Thom Shanker of the New York Times is a terrific journalist; I’ve long admired his coverage of the Defense Department. He asks interesting questions, figures out what information would prove or disprove what officials are saying, and is unfailingly fair to the soldiers, sailors, airmen and Marines doing our country’s dangerous work.
A demonstration of Thom’s talents is on display in the Times today, in an article he wrote with Charlie Savage. The article makes clear just how flimsy is the White House’s claim that our military operations in Libya do not constitute “hostilities.”

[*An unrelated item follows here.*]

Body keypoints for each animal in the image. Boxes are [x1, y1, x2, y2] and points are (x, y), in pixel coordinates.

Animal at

The President’s case -- ably dissected by Jack Goldsmith, Richard Epstein, and other Hoover scholars and practicioners of the law -- is that because we have no troops on the ground, are conducting strikes remotely, and are only supporting forces in an effort led by other countries, our involvement does not constitute being engaged in “hostilities,” and the requirement for Congressional authorization established in the War Powers Act is therefore not relevant.
The White House’s justification sent to Congress last week states that “American strikes are limited to the suppression of enemy air defense and occasional strikes by unmanned Predator.” Thom’s reporting has discovered that American warplanes have conducted more than 60 attacks on Libyan air defense since leadership of the operation was handed over to NATO, and as recently as May 20th. Armed drones have carried out another 30 strikes.

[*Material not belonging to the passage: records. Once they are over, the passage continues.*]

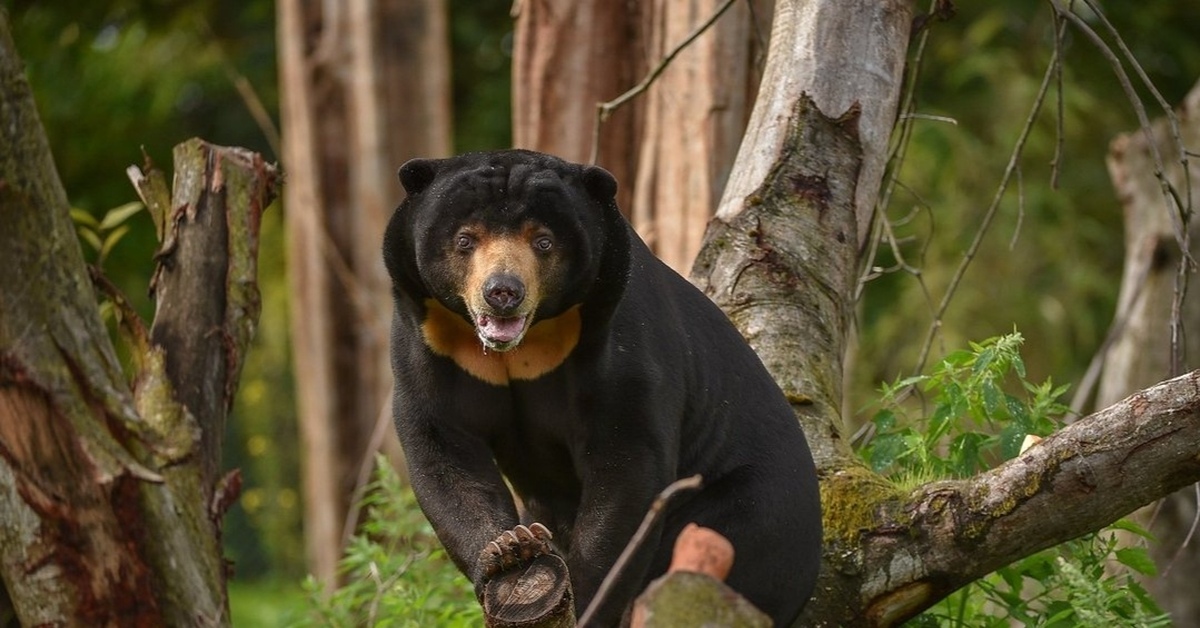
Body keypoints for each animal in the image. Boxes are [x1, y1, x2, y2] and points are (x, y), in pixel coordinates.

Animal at [384, 148, 825, 624]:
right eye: (466, 240)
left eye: (543, 242)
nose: (502, 292)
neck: (523, 346)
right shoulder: (428, 339)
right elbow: (445, 451)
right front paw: (508, 548)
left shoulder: (622, 338)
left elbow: (626, 463)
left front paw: (588, 595)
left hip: (752, 514)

Moreover, he raises an interesting point I had not seen elsewhere: that in American military doctrine, the act of lighting up air defenses is considered a hostile act. That is, from our military’s perspective, we are engaged in hostilities if an enemy turns on their radars to track our aircraft.
Whatever one thinks of the constitutionality of the War Powers Act, the President’s novel legal reasoning just isn’t supported by the military operations we are carrying out in Libya.